- Born: Uganda
- Education: St. Lawrence University (Uganda)
- Occupation(s): Entrepreneur, psychologist, and teacher
- Known for: Founder and CEO of food processing company Psalms Food Industries
- Spouse: Maureen Ngabirano

= Dennis Ngabirano =

Ugandan teacher, psychologist and entrepreneur

Dennis Ngabirano is a Ugandan teacher, psychologist and entrepreneur. He is the founder and CEO of Psalms Food Industries, a food processing company widely known as Sumz. He founded his successful food processing business as a result of his university project.

== Background and career ==
He opened a unisex salon to augment his salary, but the business survived for only two years and later opened a grocery store which also operated in same trajectory of the first business – surviving for just two years before it collapsed.

Ngabirano took a study leave from teaching and enrolled at St. Lawrance University in Uganda for a post graduate program. During his studies, he was asked to develop a business plan as part of his academic works, he considered goat rearing but quickly abandoned the plan because it is capital intensive.

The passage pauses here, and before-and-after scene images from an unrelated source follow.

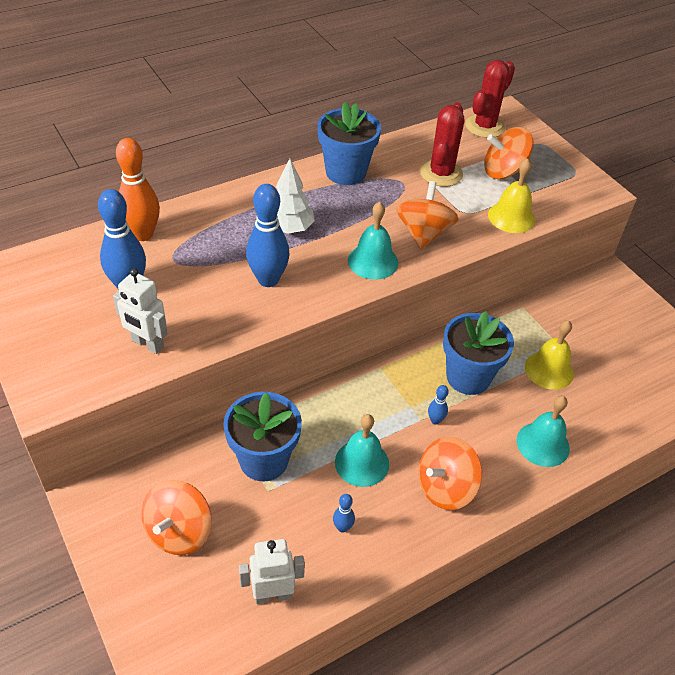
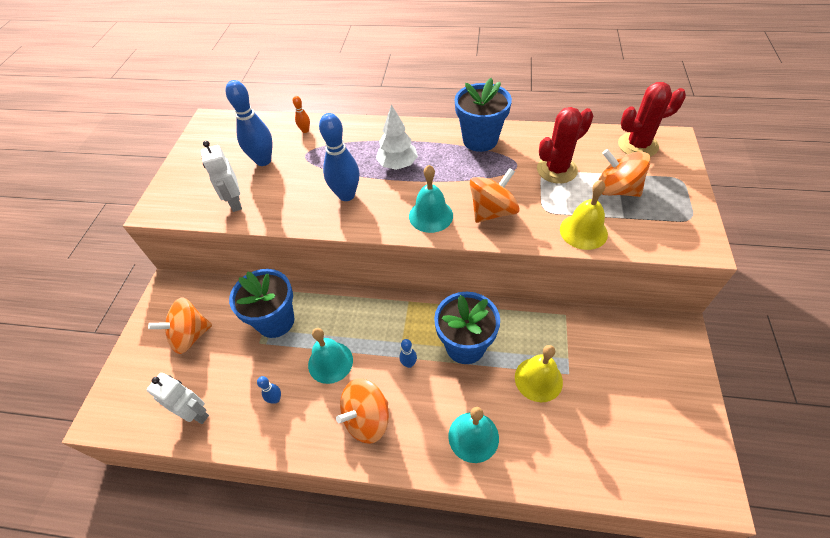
camera: 45 degrees right, 5 degrees up
(143, 234) = (305, 130): orange bowling pin -> orange bowling pin, size x0.47
(445, 487) = (367, 419): orange spinning top -> orange spinning top turned 45 degrees counterclockwise

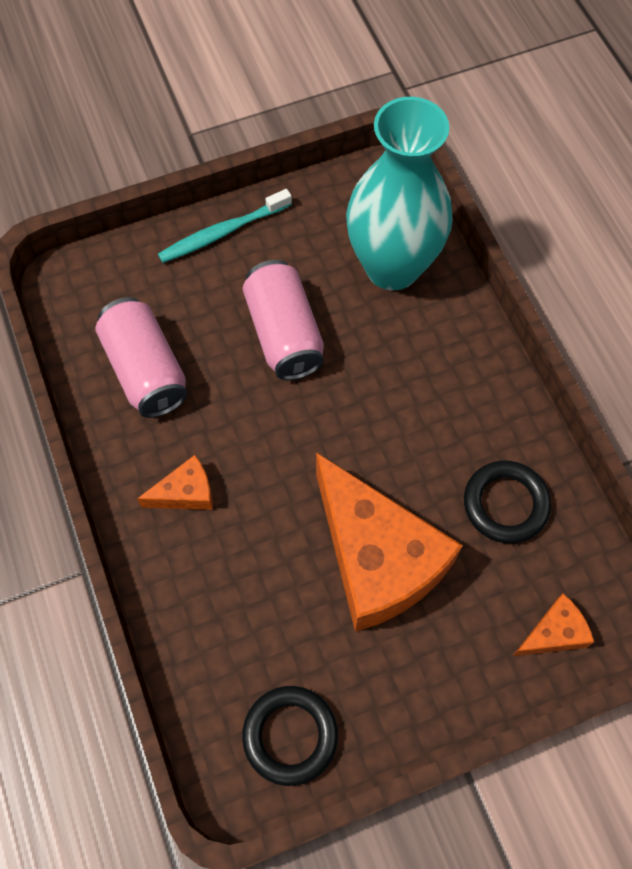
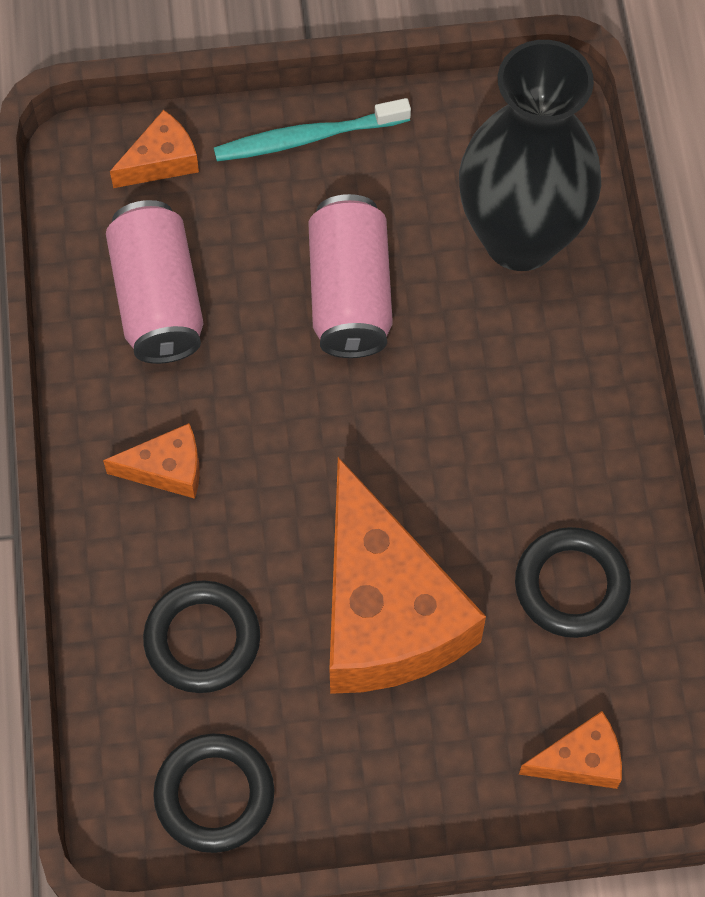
camera: 15 degrees right, 0 degrees up
(122, 272) = (161, 161): none -> orange cheese
(247, 615) = (202, 640): none -> black ring
(392, 267) = (520, 238): turquoise vase -> black vase

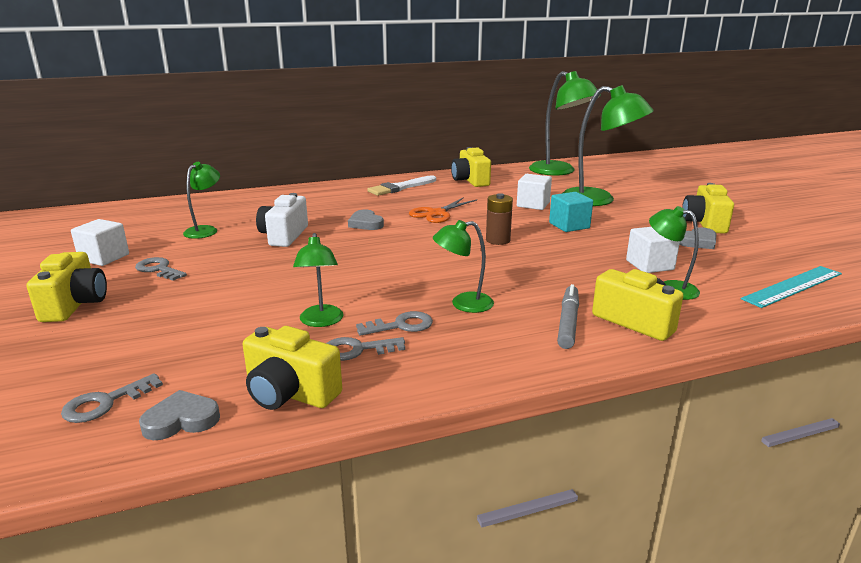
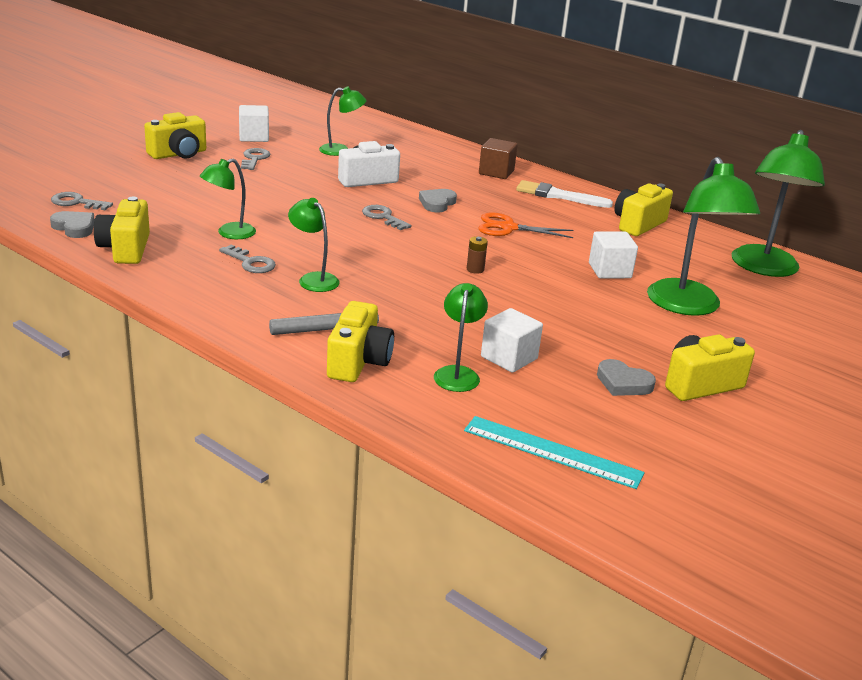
camera: 55 degrees right, 5 degrees up
(335, 193) = (496, 172): none -> brown cube
(357, 350) = (199, 256): grey key -> grey key (383, 217)
(498, 240) = (475, 269): brown battery -> brown battery, size x0.64
(569, 225) = (569, 300): turquoise cube -> none

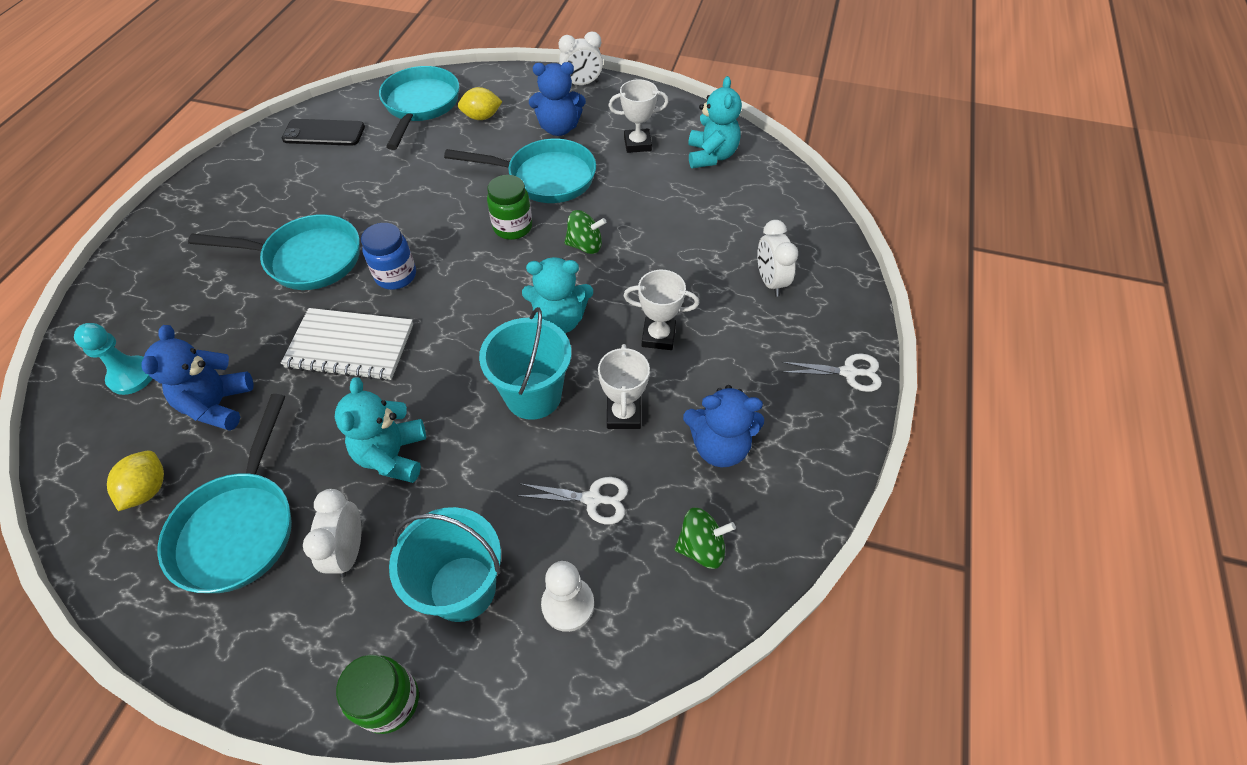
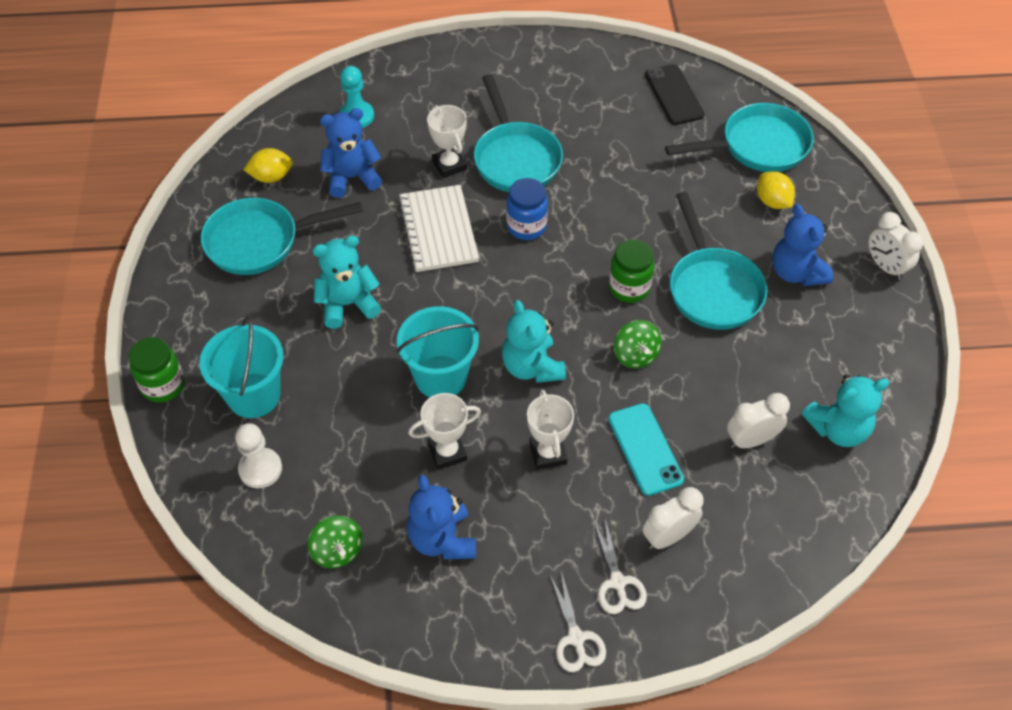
camera: 70 degrees right, 0 degrees up
(349, 551) = (261, 313): white clock -> white clock (751, 440)
(592, 499) = (355, 456): white scissors -> white scissors (617, 582)
(637, 144) = (814, 352): white trophy -> white trophy (449, 165)
(682, 269) = (645, 449): none -> turquoise phone

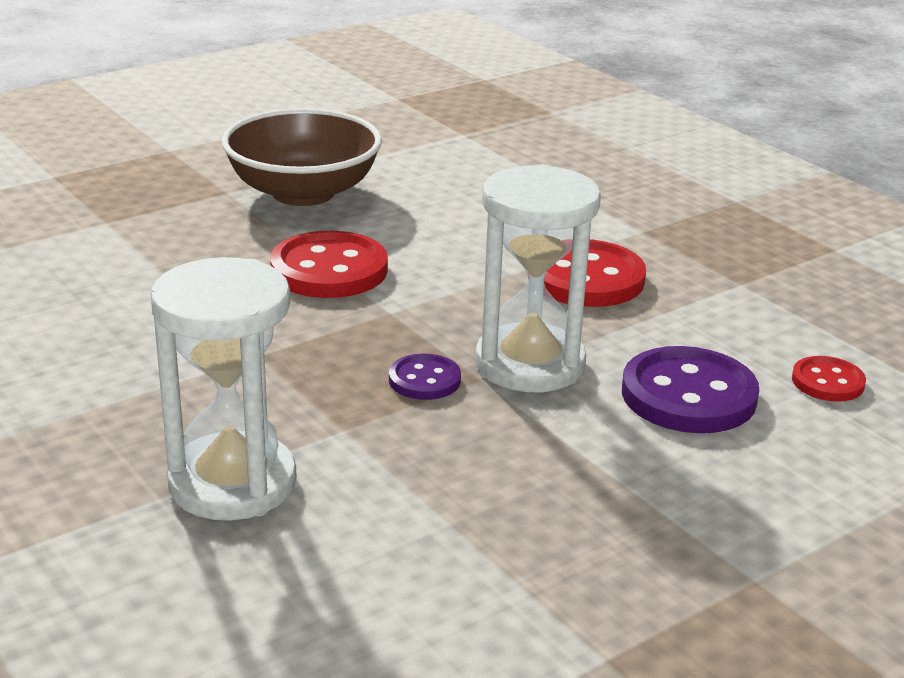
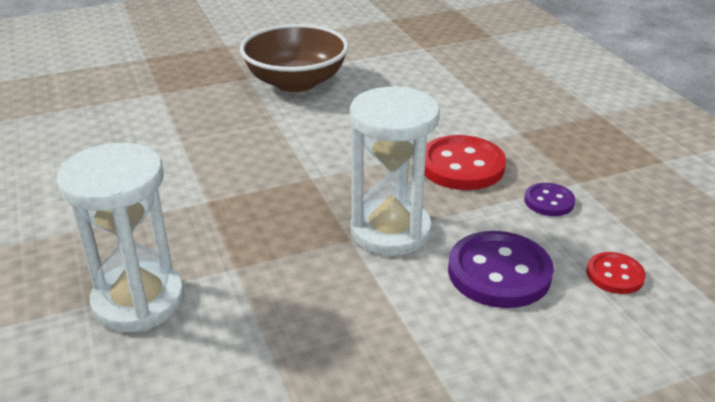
camera: 15 degrees right, 5 degrees up
(329, 270) = (285, 141): red button -> none
(424, 380) = (310, 235): purple button -> purple button (549, 201)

While still studying for his post graduate degree, Ngabirano married his wife Maureen and took her to Mombasa, Kenya for honeymoon. In Mombasa, Ngabirano and his wife met a young man making raw plantain chips on the street, curious about its taste and possible market viability in his home country of Uganda he bought some for a taste and became interested in producing it in Uganda but with ripe plantain.

As demand increased, he expanded his products to include other chips and installed processing plants.